05 / BUILDING COST INDEX

Provisional figures for Q4 2012 show the Building Cost Index rose 1.6% compared with Q4 2011. This has risen from 0.7% the previous quarter. The rise was largely due to the government’s withdrawal of the National Insurance (NI) concession on construction holiday with pay schemes from 1 November, forcing employers to pay NI contributions for 52 weeks a year rather than 46 weeks. Over the year to Q4 2013, the index is forecast to rise 2% but falling to 1.5% the following quarter as the extra NI contribution from November falls out of the year-on-year calculation.

Labour

Building operatives secured a 2% rise in basic wage rates applicable from 7 January 2013. Many other operatives have also been successful in negotiating small wage increases from the beginning of this year including electricians whose pay rates will rise by 1.5% and steelworkers who will see their pay rise by 2% from the same date.

The latest deal to be concluded is for heating and ventilating operatives who will see an increase in wage rates and allowances of 1.5% from 1 April, their first increase in two and a half years. They will also benefit from a staged increase in employers’ pension contribution from 1% of basic pay to 4% by October 2014.

Materials

Construction materials prices were muted since the start of last year and show a 1% increase over the year to November 2012 according to the Department for Business, Innovation & Skills (BIS).

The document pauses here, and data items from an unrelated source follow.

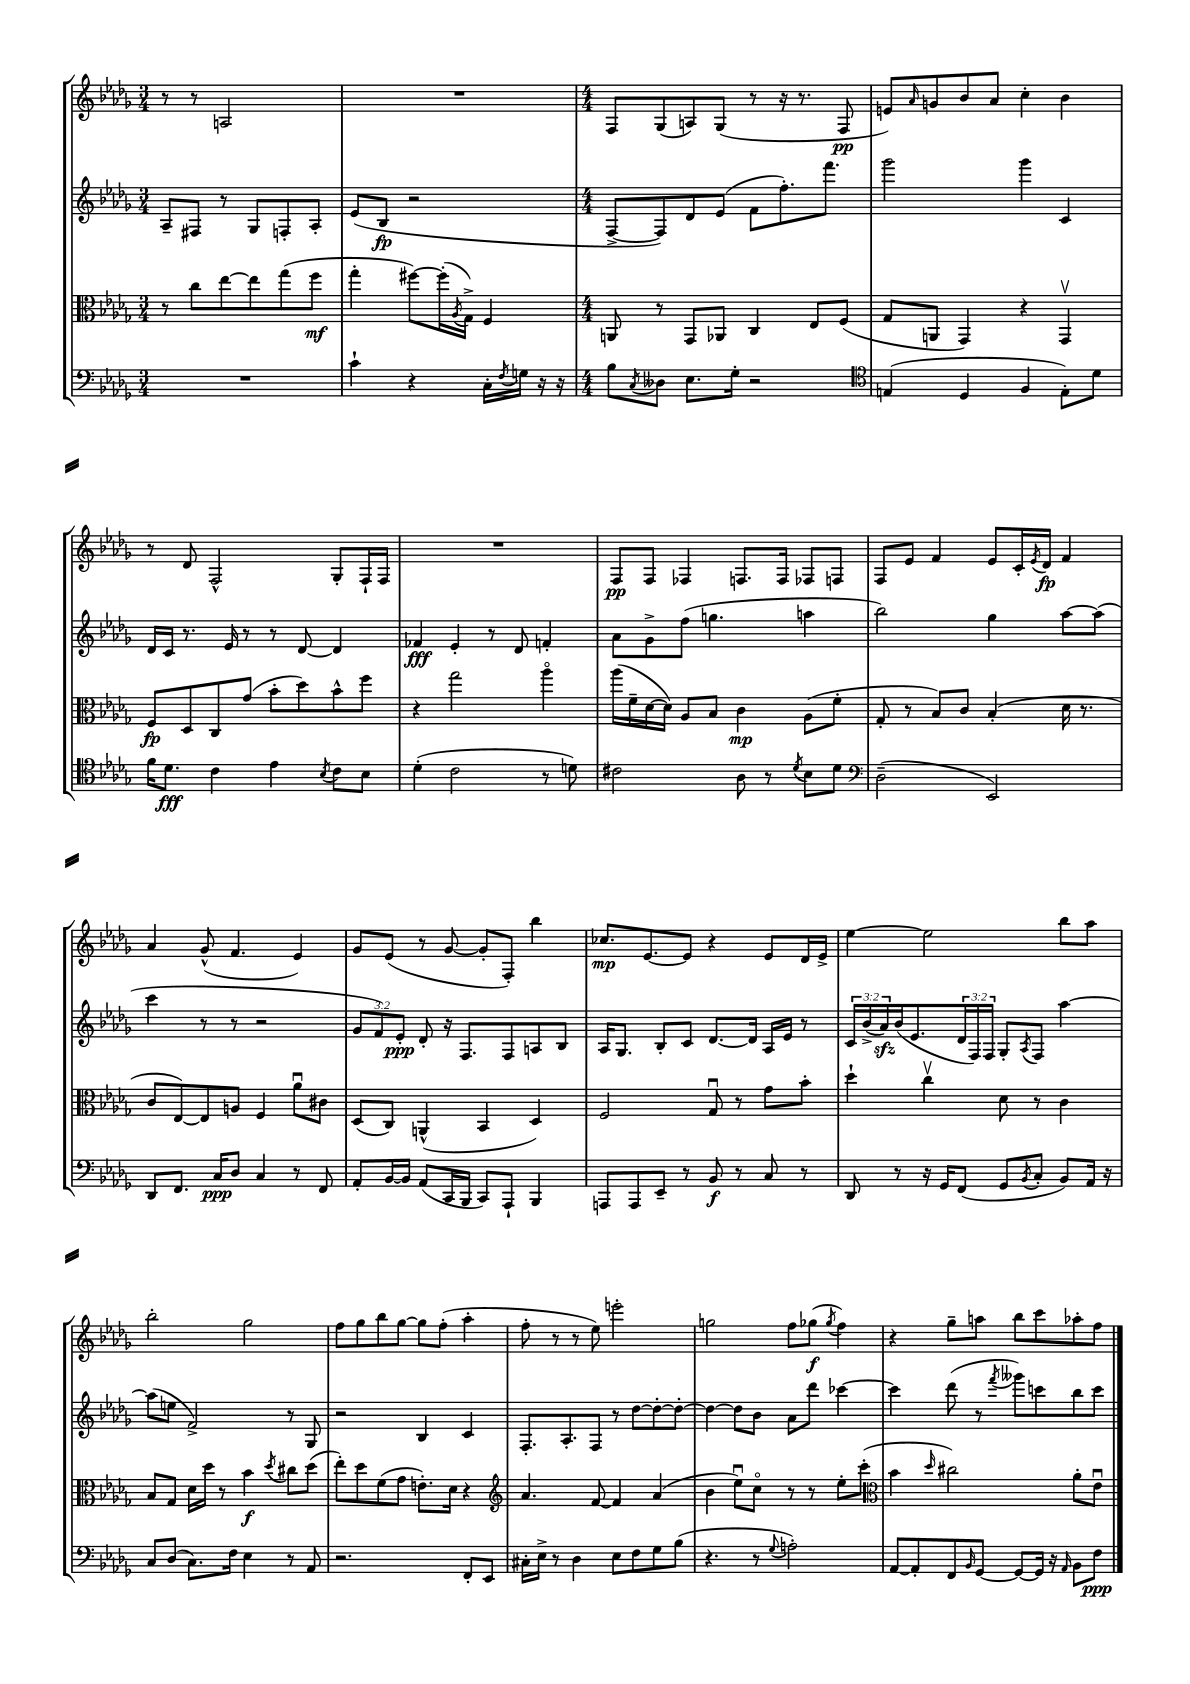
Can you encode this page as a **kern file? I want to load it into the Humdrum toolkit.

**kern	**dynam	**kern	**dynam	**kern	**dynam	**kern	**dynam
*part4	*part4	*part3	*part3	*part2	*part2	*part1	*part1
*staff4	*staff4	*staff3	*staff3	*staff2	*staff2	*staff1	*staff1
*clefF4	*	*clefC3	*	*clefG2	*	*clefG2	*
*k[b-e-a-d-g-]	*	*k[b-e-a-d-g-]	*	*k[b-e-a-d-g-]	*	*k[b-e-a-d-g-]	*
*M3/4	*	*M3/4	*	*M3/4	*	*M3/4	*
=20	=20	=20	=20	=20	=20	=20	=20
2.r	.	8r	.	8A-~/L	.	8r	.
.	.	8cc\L	.	8F#X/J	.	8r	.
.	.	[8ee-\	.	8r	.	2An/	.
.	.	8ee-\]	.	8G-/L	.	.	.
.	.	(8gg-\	.	8Fn'/	.	.	.
.	.	8ff\J	mf	8A-'/J	.	.	.
=21	=21	=21	=21	=21	=21	=21	=21
4c`\	.	4gg-'\	.	(8e-/L	.	2.r	.
.	.	.	.	8B-/J	fp	.	.
4r	.	[8ff#X\L)	.	2r	.	.	.
.	.	(16ff#'\L]	.	.	.	.	.
.	.	8qA-/	.	.	.	.	.
.	.	16G-^\JJ)	.	.	.	.	.
16C'\LL	.	4F/	.	.	.	.	.
8qF/	.	.	.	.	.	.	.
16Gn\JJ	.	.	.	.	.	.	.
16r	.	.	.	.	.	.	.
16r	.	.	.	.	.	.	.
=22	=22	=22	=22	=22	=22	=22	=22
*M4/4	*	*M4/4	*	*M4/4	*	*M4/4	*
8B-\L	.	8AAn/	.	[8F^/L	.	8F/L	.
8qC/	.	.	.	.	.	.	.
8D--X\J	.	8r	.	8F/])	.	(8G-/	.
8.E-\L	.	8GG-/L	.	8d-/	.	8An/)	.
.	.	8AA-X/J	.	(8e-/J	.	(8G-/J	.
16G-'\Jk	.	.	.	.	.	.	.
2r	.	4C/	.	8f\L	.	8r	.
.	.	.	.	8.ff'\)	.	16r	.
.	.	.	.	.	.	8.r	.
.	.	8E-/L	.	.	.	.	.
.	.	.	.	8.fff\J	.	.	.
.	.	(8F/J	.	.	.	8F/	pp
=23	=23	=23	=23	=23	=23	=23	=23
*clefC4	*	*	*	*	*	*	*
(4En/	.	8G-/L	.	2ggg-\	.	8en/L)	.
.	.	.	.	.	.	16qqa-/	.
.	.	8AAn/J	.	.	.	8gn/	.
4D-/	.	4GG-/)	.	.	.	8b-/	.
.	.	.	.	.	.	8a-/J	.
4F/	.	4r	.	4ggg-\	.	4cc'\	.
8E'\L)	.	4GG-v/	.	4c/	.	4b-\	.
8d-\J	.	.	.	.	.	.	.
!!LO:LB:g=z
=24	=24	=24	=24	=24	=24	=24	=24
16f\KL	.	8F/L	fp	16d-/LL	.	8r	.
8.d-\J	fff	.	.	16c/JJ	.	.	.
.	.	8D-/	.	8.r	.	8d-/	.
4c\	.	8C/	.	.	.	2F^^/	.
.	.	.	.	16e-/	.	.	.
.	.	(8g-/J	.	8r	.	.	.
4e-\	.	8b-'\L	.	8r	.	.	.
.	.	8dd-\)	.	[8d-/	.	.	.
8qB-/	.	.	.	.	.	.	.
8c\L	.	8b-^^\	.	4d-/]	.	8G-'/L	.
8B-\J	.	8ff\J	.	.	.	16F`/L	.
.	.	.	.	.	.	16F/JJ	.
=25	=25	=25	=25	=25	=25	=25	=25
(4d-'\	.	4r	.	4f-X/	fff	1r	.
2c\	.	2gg-\	.	4e-'/	.	.	.
.	.	.	.	8r	.	.	.
.	.	.	.	8d-/	.	.	.
8r	.	4aa-\	.	4fn'/	.	.	.
8dn\)	.	.	.	.	.	.	.
=26	=26	=26	=26	=26	=26	=26	=26
2c#X\	.	(16aa-\LL	.	8a-\L	.	8F/L	pp
.	.	16f~\	.	.	.	.	.
.	.	[16d-\	.	8g-^\	.	8F/J	.
.	.	16d-\JJ])	.	.	.	.	.
.	.	8A-/L	.	(8ff\J	.	4F-X/	.
.	.	8B-/J	.	4.ggn\	.	.	.
8A-\	.	4c\	mp	.	.	8.Fn/L	.
8r	.	.	.	.	.	.	.
.	.	.	.	.	.	16F/Jk	.
8qd-/	.	.	.	.	.	.	.
8B-\L	.	(8A-\L	.	4aan\	.	8F-X/L	.
8d-\J	.	8f'\J	.	.	.	8Fn/J	.
=27	=27	=27	=27	=27	=27	=27	=27
*clefF4	*	*	*	*	*	*	*
(2D-~\	.	8G-'/	.	2bb-\)	.	8F/L	.
.	.	8r	.	.	.	8e-/J	.
.	.	8B-/L)	.	.	.	4f/	.
.	.	8c/J	.	.	.	.	.
2EE-/)	.	(4B-'/	.	4gg-\	.	8e-/L	.
.	.	.	.	.	.	16c'/L	.
.	.	.	.	.	.	8qe-/	.
.	.	.	.	.	.	16d-/JJ	fp
.	.	16d-\	.	[8aa-\L	.	4f/	.
.	.	8.r	.	.	.	.	.
.	.	.	.	(8aa-\J]	.	.	.
!!LO:LB:g=z
=28	=28	=28	=28	=28	=28	=28	=28
8DD-/L	.	8c/L	.	4ccc\	.	4a-/	.
8.FF/J	.	[8E-/)	.	.	.	.	.
.	.	8E-/]	.	8r	.	(8g-^^/	.
16C/KL	ppp	.	.	.	.	.	.
8D-/J	.	8An/J	.	8r	.	4.f/	.
4C/	.	4F/	.	2r	.	.	.
8r	.	8a-u\L	.	.	.	4e-/)	.
8FF/	.	8c#X\J	.	.	.	.	.
=29	=29	=29	=29	=29	=29	=29	=29
8AA-'/L	.	(8D-/L	.	12g-/L	.	8g-/L	.
.	.	.	.	12f/)	.	.	.
[16BB-/L	.	8C/J)	.	.	.	(8e-/J	.
.	.	.	.	12e-'/J	ppp	.	.
16BB-/JJ]	.	.	.	.	.	.	.
(8AA-/L	.	(4AAn^^/	.	8d-'/	.	8r	.
16CC/L	.	.	.	16r	.	[8g-/	.
16BBB-/JJ	.	.	.	8.F/L	.	.	.
8CC/L)	.	4BB-/	.	.	.	8g-'/L]	.
8AAA-`/J	.	.	.	8F/	.	8F'/J)	.
4BBB-/	.	4D-/)	.	8An/	.	4bb-\	.
.	.	.	.	8B-/J	.	.	.
=30	=30	=30	=30	=30	=30	=30	=30
8AAAn/L	.	2F/	.	16A-/KL	.	8.cc-X/L	mp
.	.	.	.	8.G-/J	.	.	.
8AAA/	.	.	.	.	.	.	.
.	.	.	.	.	.	[8.e-/	.
8EE-~/J	.	.	.	8B-'/L	.	.	.
8r	.	.	.	8c/J	.	8e-/J]	.
8BB-/	f	8G-u/	.	[8.d-/L	.	4r	.
8r	.	8r	.	.	.	.	.
.	.	.	.	16d-/Jk]	.	.	.
8C/	.	8g-\L	.	16A-/LL	.	8e-/L	.
.	.	.	.	16e-/JJ	.	.	.
8r	.	8b-'\J	.	8r	.	16d-/L	.
.	.	.	.	.	.	16e-^/JJ	.
=31	=31	=31	=31	=31	=31	=31	=31
8DD-/	.	4dd-`\	.	24c/LL	.	[4ee-\	.
.	.	.	.	(24b-^/	.	.	.
.	.	.	.	24a-zz/)	.	.	.
8r	.	.	.	(16b-/J	.	.	.
.	.	.	.	8.e-/	.	.	.
16r	.	4ccv\	.	.	.	2ee-\]	.
16GG-/KL	.	.	.	.	.	.	.
(8FF/J	.	.	.	24d-/L	.	.	.
.	.	.	.	24F/)	.	.	.
.	.	.	.	24F/JJ	.	.	.
8GG-/L	.	8d-\	.	8G-'/L	.	.	.
8qBB-/	.	.	.	8qA-/	.	.	.
8C'/J	.	8r	.	8F/J	.	.	.
8BB-/L)	.	4c\	.	[4aa-\	.	8bb-\L	.
16AA-/Jk	.	.	.	.	.	8aa-\J	.
16r	.	.	.	.	.	.	.
!!LO:LB:g=z
=32	=32	=32	=32	=32	=32	=32	=32
8C/L	.	8B-/L	.	(8aa-\L]	.	2bb-'\	.
(8D-/J	.	8G-/J	.	8een\J	.	.	.
8.C\L)	.	16d-\LL	.	2f^/)	.	.	.
.	.	16dd-\JJ	.	.	.	.	.
.	.	8r	.	.	.	.	.
16F\Jk	.	.	.	.	.	.	.
4E-\	.	4b-\	f	.	.	2gg-\	.
.	.	8qdd-/	.	.	.	.	.
8r	.	8cc#X\L	.	8r	.	.	.
8AA-/	.	(8dd-\J	.	8G-/	.	.	.
=33	=33	=33	=33	=33	=33	=33	=33
2.r	.	8ee-'\L)	.	2r	.	8ff\L	.
.	.	8dd-\	.	.	.	8gg-\	.
.	.	(8f\	.	.	.	8bb-\	.
.	.	8g-\J	.	.	.	[8gg-\J	.
.	.	8.en'\L)	.	4B-/	.	8gg-\L]	.
.	.	.	.	.	.	(8ff'\J	.
.	.	16d-\Jk	.	.	.	.	.
8FF'/L	.	4r	.	4c/	.	4aa-'\	.
8EE-/J	.	.	.	.	.	.	.
=34	=34	=34	=34	=34	=34	=34	=34
*	*	*clefG2	*	*	*	*	*
16C#X'\LL	.	4.a-/	.	8.F'/L	.	8ff'\	.
16E-^\JJ	.	.	.	.	.	.	.
8r	.	.	.	.	.	8r	.
.	.	.	.	8.A-'/	.	.	.
4D-\	.	.	.	.	.	8r	.
.	.	[8f/	.	8F/J	.	8ee-\)	.
8E-\L	.	4f/]	.	8r	.	2eeen'\	.
8F\	.	.	.	[8dd-\L	.	.	.
8G-\	.	(4a-/	.	8dd-'\_	.	.	.
(8B-\J	.	.	.	8dd-'\J_	.	.	.
=35	=35	=35	=35	=35	=35	=35	=35
4.r	.	4b-\	.	4dd-\_	.	2ggn\	.
.	.	8ee-u\L)	.	8dd-\L]	.	.	.
8r	.	8cc\J	.	8b-\J	.	.	.
8qqG-/	.	.	.	.	.	.	.
2An'\)	.	8r	.	8a-\L	.	8ff\L	.
.	.	8r	.	8ddd-\J	.	(8gg-X\J	f
.	.	.	.	.	.	8qgg-/	.
.	.	8ee-'\L	.	[4ccc-X\	.	4ff\)	.
.	.	(8ccc'\J	.	.	.	.	.
=36	=36	=36	=36	=36	=36	=36	=36
*	*	*clefC3	*	*	*	*	*
[8AA-/L	.	4b-\	.	4ccc-\]	.	4r	.
8AA-'/]	.	.	.	.	.	.	.
.	.	16qqdd-/	.	.	.	.	.
8FF/	.	2cc#X\)	.	(8ddd-\	.	8gg-~\L	.
16qqBB-/	.	.	.	.	.	.	.
[8GG-/J	.	.	.	8r	.	8aan\J	.
.	.	.	.	8qfff/	.	.	.
8GG-/L_	.	.	.	8ggg--X\L)	.	8bb-\L	.
16GG-/Jk]	.	.	.	8cccn\	.	8ccc\	.
16r	.	.	.	.	.	.	.
16qqAA-/	.	.	.	.	.	.	.
8BB-\L	.	8a-'\L	.	8bb-\	.	8aa-X'\	.
8F\J	ppp	8e-u\J	.	8ccc\J	.	8ff\J	.
==	==	==	==	==	==	==	==
*-	*-	*-	*-	*-	*-	*-	*-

This year has begun with a flurry of price increase announcements from materials manufacturers, including 6% on cement, 3-6% on bricks, around 6% on blocks, precast concrete products 5-8%, roof tiles 3.5%, timber windows 3% and 4-5% on plasterboard. It remains to be seen how much of these price increases finds it’s way to the end user.

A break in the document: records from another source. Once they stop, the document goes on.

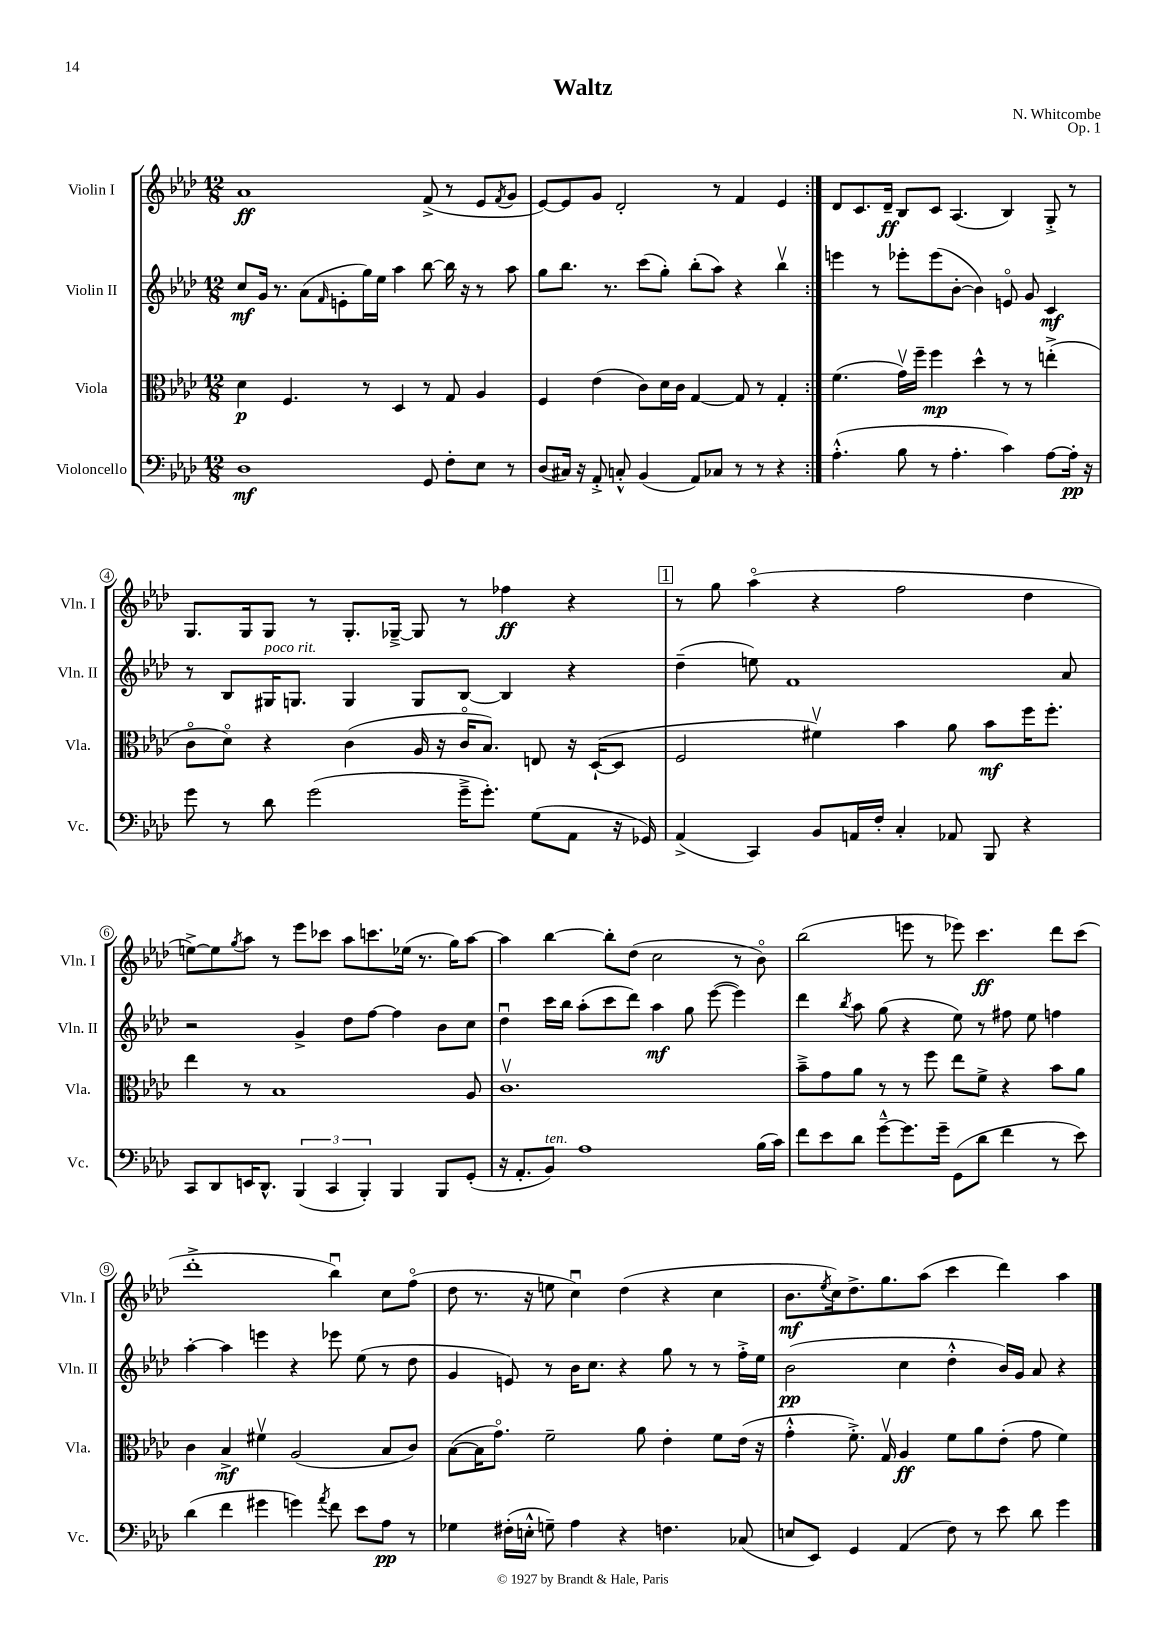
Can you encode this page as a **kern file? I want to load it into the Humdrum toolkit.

**kern	**kern	**kern	**kern
*staff4	*staff3	*staff2	*staff1
*clefF4	*clefC3	*clefG2	*clefG2
*k[b-e-a-d-]	*k[b-e-a-d-]	*k[b-e-a-d-]	*k[b-e-a-d-]
*M12/8	*M12/8	*M12/8	*M12/8
1D-	4d-	8cc	1a-
.	.	16g	.
.	.	8.r	.
.	4.F	.	.
.	.	(8a-	.
.	.	16qqf	.
.	.	8e'	.
.	8r	16gg)	.
.	.	16ee-	.
.	4D-	4aa-	.
8GG	8r	[8bb-	(8f^
8F'	8G	16bb-]	8r
.	.	16r	.
8E-	4A-	8r	8e-
.	.	.	8qf
8r	.	8aa-	8g
=	=	=	=
(8D-	4F	8gg	[8e-)
16C#)	.	8.bb-	8e-]
16r	.	.	.
8AA-'^	(4e-	.	8g
.	.	8.r	.
8C'^^	.	.	2d-'
(4BB-	8c)	(8ccc	.
.	16d-	8gg')	.
.	16c	.	.
8AA-)	[4G	(8bb-'	.
8C-	.	8aa-)	8r
8r	8G]	4r	4f
8r	8r	.	.
4r	4G'	4bb-v	4e-
=:|!	=:|!	=:|!	=:|!
(4.A-'^^	(4.f	4eee	8d-
.	.	.	8.c
.	.	8r	.
.	.	.	16d-~
8B-	16gv)	8eee-'	8B-
.	16ff~	.	.
8r	4ff	(8eee-	8c
4.A-'	.	[8b-'	(4.A-
.	4dd-^^	4b-])	.
4c)	8r	8eo	4B-)
.	8r	8g	.
[8A-	(4ee'^	4c	8G'^
16A-']	.	.	8r
16r	.	.	.
=	=	=	=
8g	8co	8r	8.G
8r	8d-o)	8B-	.
.	.	.	16G
8d-	4r	16G#	8G
.	.	8.G	.
(2g	.	.	8r
.	(4c	4G	8.G'
.	.	.	[16G-~^
.	16A-	8G	8G-]
.	16r	.	.
16g~^	16co	[8B-	8r
8.g')	8.B-)	.	.
.	.	4B-]	4ff-
(8G	8E	.	.
8AA-	16r	4r	4r
.	([16D-`	.	.
16r	8D-]	.	.
16GG-)	.	.	.
=	=	=	=
(4AA-^	2F	(4dd-~	8r
.	.	.	8gg
4CC)	.	8ee)	(4aa-o
.	.	1f	.
8BB-	4f#v)	.	4r
16AA	.	.	.
16F'	.	.	.
4C'	4b-	.	2ff
8AA-	8a-	.	.
8BBB-	8b-	.	.
4r	16ff	.	4dd-
.	8.ff'	.	.
.	.	8a-	.
=	=	=	=
8CC	4ee-	2r	[8ee^)
8DD-	.	.	8ee]
.	.	.	8qgg
16EE	8r	.	8aa-
8.DD-^^	.	.	.
.	1B-	.	8r
(6BBB-	.	4g^	8eee-
.	.	.	8ccc-
6CC	.	.	.
.	.	8dd-	8aa-
6BBB-')	.	.	.
.	.	[8ff	8.ccc
4BBB-	.	4ff]	.
.	.	.	(16ee-
.	.	.	8.r
8BBB-	.	8b-	.
.	.	.	16gg)
(8GG'	8A-	8cc	[8aa-
=	=	=	=
16r	1.cv	4dd-u	4aa-]
8.AA-'	.	.	.
8BB-)	.	16ccc	[4bb-
.	.	16bb-	.
1A-	.	(8aa-'	.
.	.	8ccc	8bb-']
.	.	8ddd-)	(8dd-
.	.	4aa-	2cc
.	.	8gg	.
.	.	([8eee-	.
.	.	4eee-])	8r
(16B-	.	.	8b-o)
16c)	.	.	.
=	=	=	=
8f	8b-~^	4ddd-	(2bb-
8e-	8g	.	.
.	.	8qbb-	.
8d-	8a-	8aa-	.
[8g~^^	8r	(8gg	.
8.g]	8r	4r	8eee
.	8ff	.	8r
16g~	.	.	.
(8GG	8ee-	8ee-)	8eee-)
8d-	8f^	8r	4.ccc
4f	4r	8ff#	.
.	.	8ee-	.
8r	8b-	4ff	8ddd-
8e-)	8a-	.	(8ccc
=	=	=	=
(4d-	4c	[4aa-'	1ddd-'^
4f	4B-^	4aa-]	.
4g#	4f#v	4eee	.
4g)	(2A-	4r	.
8qa-	.	.	.
8f	.	8eee-	4bb-u)
8e-	.	(8ee-	.
8A-	8B-	8r	8cc
8r	8c)	8dd-	(8ffo
=	=	=	=
4G-	([8B-	4g	8dd-
.	16B-]	.	8.r
.	8.go)	.	.
(16F#'	.	8e)	.
16E'^^	.	.	16r
8G~)	2f~	8r	8ee
4A-	.	16b-	4ccu)
.	.	8.cc	.
4r	.	4r	(4dd-
.	8a-	.	.
4.F	4e-'	8gg	4r
.	.	8r	.
.	8f	8r	4cc
(8C-	(16e-	16ff'^	.
.	16r	16ee-	.
=	=	=	=
8E	4g'^^	(2b-	8.b-
8EE-)	.	.	.
.	.	.	8qee-
.	.	.	16cc)
4GG	8.f'^)	.	8.dd-^
.	16Gv	.	8.gg
(4AA-	4A-	4cc	.
.	.	.	(8aa-
8F)	8f	4dd-'^^	4ccc
8r	8a-	.	.
8e-	(8e-'	16b-)	4ddd-)
.	.	16g	.
8d-	8g	8a-	.
4g	4f)	4r	4aa-
==	==	==	==
*-	*-	*-	*-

Steel prices, for so many recent years the underlying cause of construction materials price inflation, drifted down throughout most of 2012. BIS figures show that the price of fabricated structural steel was 3.4% lower in November than a year before and reinforcement prices were down 8.2% over the same period.

The beginning of 2013 may see some slight upward movement in prices. Tata Steel introduced a £30 per tonne increase in prices in early December which was echoed by other steel manufacturers around Europe. These prices were supported to some extent by price increases in raw materials such as scrap and iron ore.
Iron ore prices have risen back to $155 a tonne from below $90 last September, an increase approaching 80%, as Chinese steel makers have increased demand.

Scrap prices increased sharply in December and will likely impact reinforcement prices in particular.

Iron ore prices are expected to decline again shortly once restocking in China has been completed. Average prices in 2013 are expected to be no higher than last year’s average price. Longer term, iron ore prices are expected to decline as capacity increases through mine expansions and new projects in Australia, Brazil and West Africa.